To date, only 5 cases of salivary gland carcinomas carrying an oncogenic ALK fusion have been reported in 4 recent studies, but their phenotypic spectrum and their nosological classification remain uncharacterized. We herein describe in detail the clinicopathologic and molecular features of 4 ALK-fusion-positive salivary carcinomas and review previously reported cases to assess if they could be classified into a defined World Health Organization (WHO) category.
Patients were 3 men and 1 woman aged from 67 to 79 years (median: 70 y). All tumors originated in the parotid gland.
Their size ranged from 1.1 to 3 cm (mean, 2 cm). Three tumors were de novo high-grade salivary duct carcinomas (SDCs) and 1 was a low-grade intercalated-type intraductal carcinoma.
Histologically, high-grade tumors were predominantly solid, composed of intimately admixed basal (CK5+, androgen-) and luminal (CK5-, androgen+) components. The remarkable basal component showed squamoid basophilic pattern imparting an adenosquamous-like appearance in all cases.
Conventional apocrine intraductal high-grade carcinoma was noted in 1 case.
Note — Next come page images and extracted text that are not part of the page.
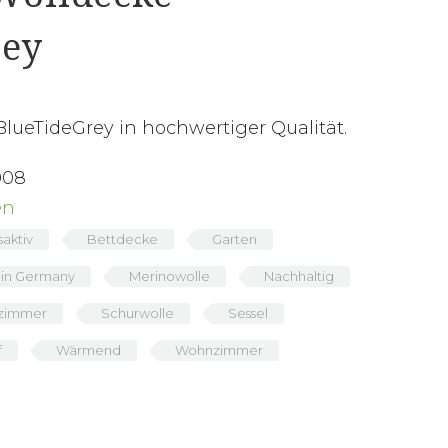
rey
lueTideGrey in hochwertiger Qualität.
008
en
aktiv
Bettdecke
Garten
in Germany
Merinowolle
Nachhaltig
fzimmer
Schurwolle
Sessel
f
Wärmend
Wohnzimmer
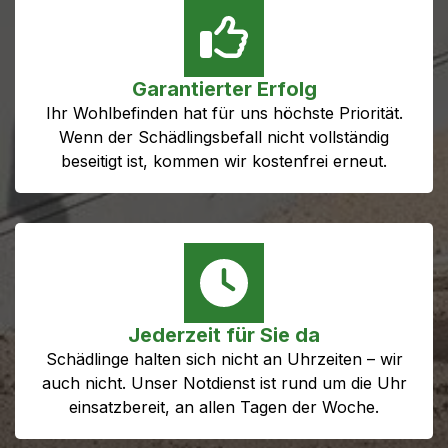
Garantierter Erfolg
Ihr Wohlbefinden hat für uns höchste Priorität.
Wenn der Schädlingsbefall nicht vollständig
beseitigt ist, kommen wir kostenfrei erneut.
Jederzeit für Sie da
Schädlinge halten sich nicht an Uhrzeiten – wir
auch nicht. Unser Notdienst ist rund um die Uhr
einsatzbereit, an allen Tagen der Woche.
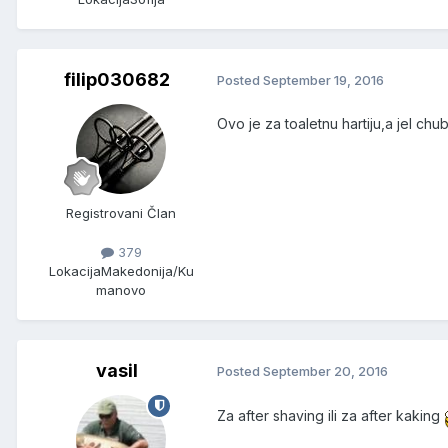
filip030682
Posted
September 19, 2016
Ovo je za toaletnu hartiju,a jel c
Registrovani Član
379
Lokacija
Makedonija/Ku
manovo
vasil
Posted
September 20, 2016
Za after shaving ili za after kaking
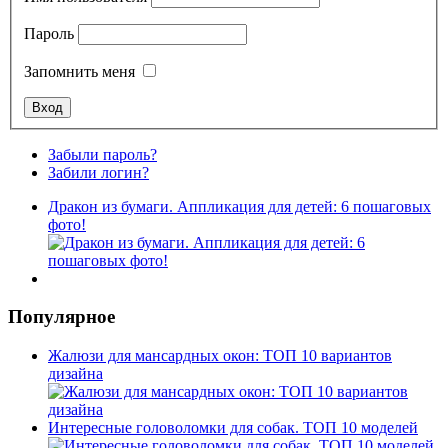
Пароль
Запомнить меня
Забыли пароль?
Забили логин?
Дракон из бумаги. Аппликация для детей: 6 пошаговых
фото!
Популярное
Жалюзи для мансардных окон: ТОП 10 вариантов
дизайна
Интересные головоломки для собак. ТОП 10 моделей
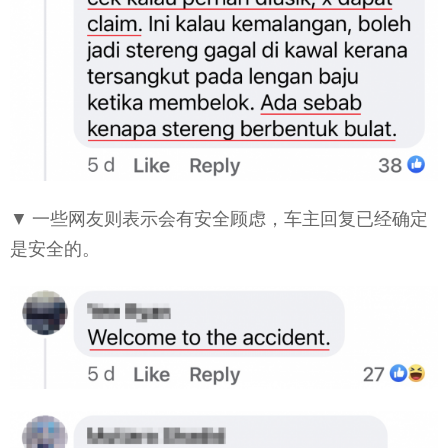
▼ 一些网友则表示会有安全顾虑，车主回复已经确定
是安全的。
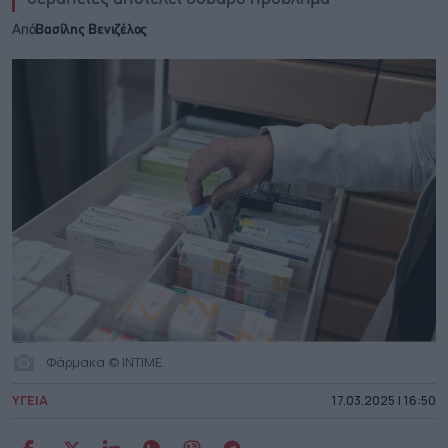
Από
Βασίλης Βενιζέλος
Φάρμακα © INTIME
ΥΓΕΙΑ
17.03.2025 | 16:50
Prominent intraductal growth of the solid basal component (highlighted by p63 staining) was seen in all cases.
The tumor cells expressed CK7 (3/3), mammaglobin (3/3, 1 focal), GATA3 (3/3, 1 focal), variably CK5 (3/3), and focally the androgen receptor (1/3), but lacked expression of HER2/neu, SOX10, MUC4, TTF1, FS100, and Napsin A. The low-grade tumor showed classic histologic and immunophenotypic features of intercalated-type non-invasive intraductal carcinoma.
Molecular profiling showed rearrangements involving exon 20 of ALK in all cases, confirmed by ALK immunohistochemistry (IHC and FISH). The fusion partner was EML4 (n= 2) and STRN (n= 1) in high-grade tumors and EML4 in the intraductal carcinoma.
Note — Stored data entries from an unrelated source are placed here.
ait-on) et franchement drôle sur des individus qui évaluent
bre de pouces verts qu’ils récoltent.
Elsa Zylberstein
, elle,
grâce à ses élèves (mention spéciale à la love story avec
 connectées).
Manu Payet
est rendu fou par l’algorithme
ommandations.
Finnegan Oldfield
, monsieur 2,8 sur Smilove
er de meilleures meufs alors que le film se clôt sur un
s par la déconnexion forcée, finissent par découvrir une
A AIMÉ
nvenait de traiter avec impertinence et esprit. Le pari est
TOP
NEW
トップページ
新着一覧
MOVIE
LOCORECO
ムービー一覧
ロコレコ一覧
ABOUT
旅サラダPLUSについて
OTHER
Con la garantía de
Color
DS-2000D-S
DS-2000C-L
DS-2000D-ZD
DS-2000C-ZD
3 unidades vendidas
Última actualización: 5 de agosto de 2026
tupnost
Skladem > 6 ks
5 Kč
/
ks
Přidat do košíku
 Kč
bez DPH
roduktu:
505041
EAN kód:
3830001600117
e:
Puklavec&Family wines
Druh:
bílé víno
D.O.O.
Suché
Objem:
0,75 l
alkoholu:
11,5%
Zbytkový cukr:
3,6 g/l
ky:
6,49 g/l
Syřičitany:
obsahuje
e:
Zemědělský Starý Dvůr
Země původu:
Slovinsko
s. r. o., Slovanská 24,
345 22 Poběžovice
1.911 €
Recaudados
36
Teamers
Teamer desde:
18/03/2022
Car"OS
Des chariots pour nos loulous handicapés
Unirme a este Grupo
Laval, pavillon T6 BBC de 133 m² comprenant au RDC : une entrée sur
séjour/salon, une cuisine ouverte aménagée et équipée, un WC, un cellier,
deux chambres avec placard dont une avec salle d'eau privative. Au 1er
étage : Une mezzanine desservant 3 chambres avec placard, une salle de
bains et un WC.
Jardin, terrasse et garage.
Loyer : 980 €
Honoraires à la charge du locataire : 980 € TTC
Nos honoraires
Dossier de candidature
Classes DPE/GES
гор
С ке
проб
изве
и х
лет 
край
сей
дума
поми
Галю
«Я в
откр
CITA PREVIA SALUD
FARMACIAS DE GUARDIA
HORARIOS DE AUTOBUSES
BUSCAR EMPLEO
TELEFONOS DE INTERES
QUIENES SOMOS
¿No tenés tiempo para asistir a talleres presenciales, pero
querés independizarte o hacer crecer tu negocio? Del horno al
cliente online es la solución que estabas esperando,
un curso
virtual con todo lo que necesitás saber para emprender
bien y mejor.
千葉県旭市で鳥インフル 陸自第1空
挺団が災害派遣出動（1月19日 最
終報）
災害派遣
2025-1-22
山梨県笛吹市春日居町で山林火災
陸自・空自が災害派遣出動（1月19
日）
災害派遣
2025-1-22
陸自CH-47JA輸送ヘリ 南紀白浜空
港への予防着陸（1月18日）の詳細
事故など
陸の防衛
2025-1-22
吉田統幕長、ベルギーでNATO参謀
Two patients with high-grade tumors developed progressive disease (1 died at 9 mo; 1 alive under palliative therapy at 5 mo). This series and a review of 5 published cases indicate that ALK rearrangements characterize 2 distinct subsets of salivary gland carcinomas in the spectrum of high-grade androgen-poor, basal-like SDC (total reported: 5 cases) and low-grade intercalated-type intraductal carcinomas (4 cases).
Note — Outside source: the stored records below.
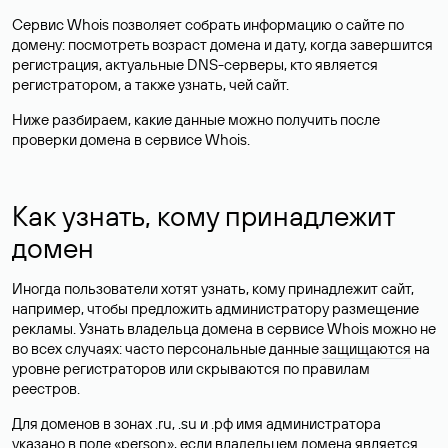
Сервис Whois позволяет собрать информацию о сайте по
домену: посмотреть возраст домена и дату, когда завершится
регистрация, актуальные DNS-серверы, кто является
регистратором, а также узнать, чей сайт.
Ниже разбираем, какие данные можно получить после
проверки домена в сервисе Whois.
Как узнать, кому принадлежит
домен
Иногда пользователи хотят узнать, кому принадлежит сайт,
например, чтобы предложить администратору размещение
рекламы. Узнать владельца домена в сервисе Whois можно не
во всех случаях: часто персональные данные
защищаются
на
уровне регистраторов или скрываются по правилам
реестров.
Для доменов в зонах .ru, .su и .рф имя администратора
указано в поле «person», если владельцем домена является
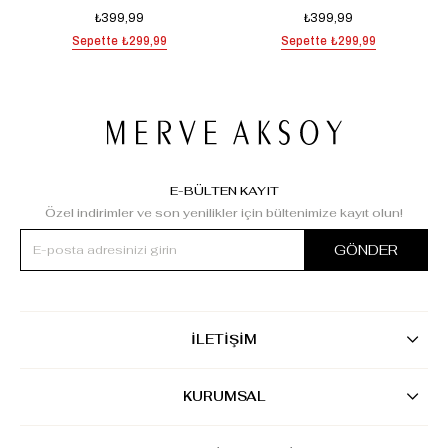
₺399,99
₺399,99
Sepette
₺299,99
Sepette
₺299,99
E-BÜLTEN KAYIT
Özel indirimler ve son yenilikler için bültenimize kayıt olun!
GÖNDER
İLETİŞİM
KURUMSAL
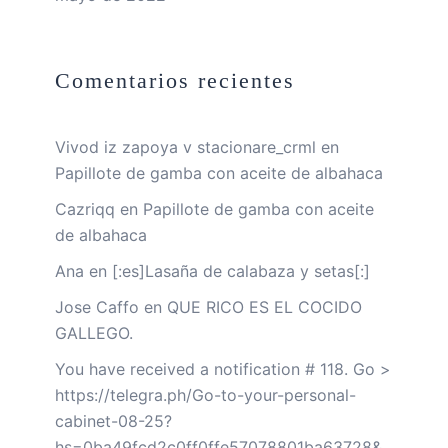
Comentarios recientes
Vivod iz zapoya v stacionare_crml
en
Papillote de gamba con aceite de albahaca
Cazriqq
en
Papillote de gamba con aceite
de albahaca
Ana
en
[:es]Lasaña de calabaza y setas[:]
Jose Caffo
en
QUE RICO ES EL COCIDO
GALLEGO.
You have received a notification # 118. Go >
https://telegra.ph/Go-to-your-personal-
cabinet-08-25?
hs=0ba49fcd2c0ff0ffe57078801ba63728&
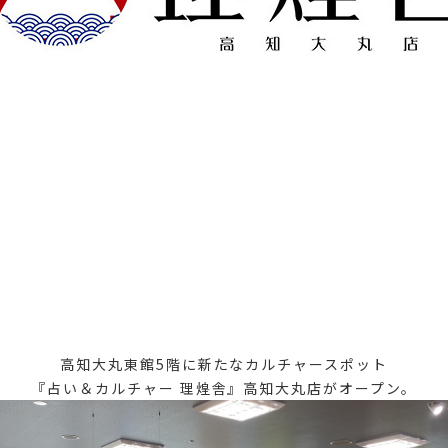
高知大丸東館5階に新たなカルチャースポット
『占い＆カルチャー 理煌舎』高知大丸店がオープン。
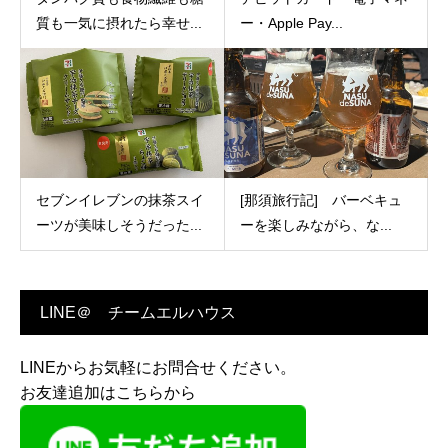
質も一気に摂れたら幸せ...
ー・Apple Pay...
セブンイレブンの抹茶スイ
[那須旅行記] バーベキュ
ーツが美味しそうだった...
ーを楽しみながら、な...
LINE＠ チームエルハウス
LINEからお気軽にお問合せください。
お友達追加はこちらから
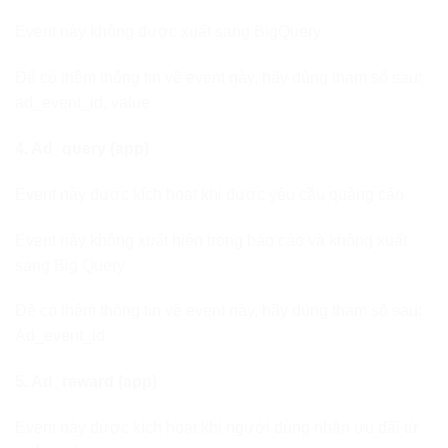
Event này không được xuất sang BigQuery
Để có thêm thông tin về event này, hãy dùng tham số sau:
ad_event_id, value
4. Ad_query (app)
Event này được kích hoạt khi được yêu cầu quảng cáo
Event này không xuất hiện trong báo cáo và không xuất
sang Big Query
Để có thêm thông tin về event này, hãy dùng tham số sau:
Ad_event_id
5. Ad_reward (app)
Event này được kích hoạt khi người dùng nhận ưu đãi từ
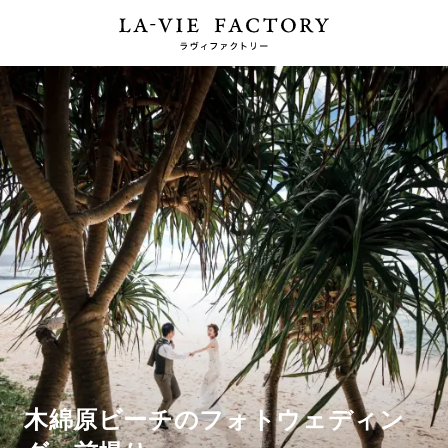
木綿原ビーチのフォトウェディン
Given the therapeutic relevance of ALK fusions, inclusion of ALK IHC in any atypical-looking or androgen-poor SDC and in high-grade adenocarcinoma-not otherwise specified is recommended. Absence of aberrant ALK expression in genetically characterized secretory (n= 15) and intraductal (n= 9) carcinomas lacking ALK fusions underlines the value of ALK IHC as a diagnostic screening method for identifying potential cases.